Meta researchers built a custom chip to make photoreal avatars possible on standalone headsets.
Facebook first showed off work on ‘Codec Avatars’ back in March 2019. Powered by multiple neural networks, the avatars are generated using a specialized capture rig with 171 cameras. Once generated, they can be driven in real time by a prototype VR headset with five cameras; two internal viewing each eye and three external viewing the lower face. Since then the researchers have showed off several evolutions of the system, such as more realistic eyes, a version only requiring eye tracking and microphone input, and most recently a 2.0 version that approaches complete realism.
But driving photorealistic avatars on the mobile chipsets used in standalone headsets like Quest is no easy feat. While Meta’s newest & most efficient model can only render (decode) five avatars at 50 frames per second on a Quest 2, this doesn’t include the other side of the equation – converting (encoding) the eye tracking and face tracking inputs to a codec avatar face state.

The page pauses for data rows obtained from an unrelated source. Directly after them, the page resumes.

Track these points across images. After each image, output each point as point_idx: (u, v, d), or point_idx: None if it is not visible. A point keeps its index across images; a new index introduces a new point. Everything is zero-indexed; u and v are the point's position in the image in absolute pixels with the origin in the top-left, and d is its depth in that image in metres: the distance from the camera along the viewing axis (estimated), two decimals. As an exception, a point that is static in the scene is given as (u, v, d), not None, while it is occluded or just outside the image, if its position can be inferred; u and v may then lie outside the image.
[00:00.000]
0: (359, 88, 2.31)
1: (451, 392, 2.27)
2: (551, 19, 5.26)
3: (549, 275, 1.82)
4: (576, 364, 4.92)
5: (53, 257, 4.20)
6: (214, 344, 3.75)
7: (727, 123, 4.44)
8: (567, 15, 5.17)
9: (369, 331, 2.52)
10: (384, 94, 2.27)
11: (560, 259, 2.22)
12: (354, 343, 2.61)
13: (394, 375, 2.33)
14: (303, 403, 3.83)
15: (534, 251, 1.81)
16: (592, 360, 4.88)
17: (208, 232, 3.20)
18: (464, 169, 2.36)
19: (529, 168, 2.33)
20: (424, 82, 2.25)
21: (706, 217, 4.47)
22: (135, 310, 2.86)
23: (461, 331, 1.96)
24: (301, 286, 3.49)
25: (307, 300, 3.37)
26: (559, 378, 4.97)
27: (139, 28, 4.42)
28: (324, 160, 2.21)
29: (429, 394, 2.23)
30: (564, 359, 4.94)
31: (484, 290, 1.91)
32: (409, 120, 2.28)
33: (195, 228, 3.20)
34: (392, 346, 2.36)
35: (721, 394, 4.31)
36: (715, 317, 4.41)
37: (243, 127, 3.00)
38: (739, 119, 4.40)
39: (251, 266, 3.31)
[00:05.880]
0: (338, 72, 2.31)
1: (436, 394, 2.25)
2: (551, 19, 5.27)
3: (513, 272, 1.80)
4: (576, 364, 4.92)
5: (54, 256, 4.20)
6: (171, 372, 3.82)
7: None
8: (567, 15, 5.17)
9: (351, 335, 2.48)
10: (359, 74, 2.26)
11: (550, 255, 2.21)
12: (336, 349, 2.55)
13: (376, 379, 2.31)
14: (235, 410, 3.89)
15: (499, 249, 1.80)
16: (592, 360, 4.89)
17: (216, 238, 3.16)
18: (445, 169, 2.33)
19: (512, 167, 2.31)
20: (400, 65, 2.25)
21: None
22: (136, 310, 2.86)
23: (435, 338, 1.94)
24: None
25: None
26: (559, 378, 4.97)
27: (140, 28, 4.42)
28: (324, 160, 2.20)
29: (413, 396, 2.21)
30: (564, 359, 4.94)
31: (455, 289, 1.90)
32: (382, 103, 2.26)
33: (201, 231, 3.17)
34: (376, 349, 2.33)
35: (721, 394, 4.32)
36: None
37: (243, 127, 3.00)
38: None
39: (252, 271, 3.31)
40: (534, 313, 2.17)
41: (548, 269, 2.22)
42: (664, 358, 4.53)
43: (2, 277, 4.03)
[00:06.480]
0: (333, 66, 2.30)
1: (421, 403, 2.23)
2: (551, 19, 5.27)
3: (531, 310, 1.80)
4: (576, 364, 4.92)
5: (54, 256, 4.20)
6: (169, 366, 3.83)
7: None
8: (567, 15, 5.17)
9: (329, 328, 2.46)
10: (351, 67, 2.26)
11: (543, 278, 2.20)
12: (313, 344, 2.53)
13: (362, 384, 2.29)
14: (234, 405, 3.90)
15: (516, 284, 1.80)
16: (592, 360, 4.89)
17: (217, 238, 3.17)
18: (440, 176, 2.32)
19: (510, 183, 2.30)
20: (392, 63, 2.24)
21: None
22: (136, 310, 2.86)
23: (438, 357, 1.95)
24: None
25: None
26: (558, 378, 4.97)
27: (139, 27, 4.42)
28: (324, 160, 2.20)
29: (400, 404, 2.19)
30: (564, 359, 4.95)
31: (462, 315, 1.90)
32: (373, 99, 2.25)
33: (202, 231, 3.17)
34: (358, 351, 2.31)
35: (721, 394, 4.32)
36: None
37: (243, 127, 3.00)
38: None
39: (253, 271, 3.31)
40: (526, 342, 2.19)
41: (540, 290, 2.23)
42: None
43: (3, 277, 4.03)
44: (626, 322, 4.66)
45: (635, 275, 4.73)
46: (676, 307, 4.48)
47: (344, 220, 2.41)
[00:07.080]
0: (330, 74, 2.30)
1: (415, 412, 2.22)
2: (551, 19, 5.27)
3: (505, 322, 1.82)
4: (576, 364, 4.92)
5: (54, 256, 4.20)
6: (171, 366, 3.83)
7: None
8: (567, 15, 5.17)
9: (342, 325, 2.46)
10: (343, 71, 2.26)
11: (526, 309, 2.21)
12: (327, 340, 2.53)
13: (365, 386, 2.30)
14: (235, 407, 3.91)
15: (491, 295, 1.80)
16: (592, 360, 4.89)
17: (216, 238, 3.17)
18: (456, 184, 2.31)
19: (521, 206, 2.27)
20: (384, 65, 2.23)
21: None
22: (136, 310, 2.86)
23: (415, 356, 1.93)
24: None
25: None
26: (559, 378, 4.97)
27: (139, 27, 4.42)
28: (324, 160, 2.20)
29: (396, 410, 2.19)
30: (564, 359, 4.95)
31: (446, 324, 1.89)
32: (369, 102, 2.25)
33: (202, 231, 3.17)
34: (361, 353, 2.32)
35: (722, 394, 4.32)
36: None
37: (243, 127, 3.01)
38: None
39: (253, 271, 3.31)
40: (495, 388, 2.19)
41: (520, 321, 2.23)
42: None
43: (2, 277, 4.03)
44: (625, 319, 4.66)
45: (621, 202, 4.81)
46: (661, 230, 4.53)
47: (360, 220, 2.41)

In a paper published for the 2022 IEEE Custom Integrated Circuits Conference, Meta researchers present a prototype of a neural network accelerator chip “that achieves energy efficient performance for running eye gaze extraction of the Codec Avatar model”.
Transferring data between components on mobile devices requires significant energy. The custom chip is located near the eye tracking camera inputs on the main board to minimize this, and handles converting these camera inputs into a Codec Avatar state. The researchers point out this could also have benefits for privacy and security, as the general purpose processors wouldn’t even have access to the raw camera data.
To be clear, this chip is just an experiment. It only handles one small part of the Codec Avatars workload, it’s not a general solution for making the system viable on near-term standalone headsets. The regular chipset (eg. Snapdragon XR2) is still handling all other tasks.
What this demonstrates is the viability of using custom silicon to solve problems like avatars. The idea could theoretically in future be dramatically expanded to handle more VR-specific tasks.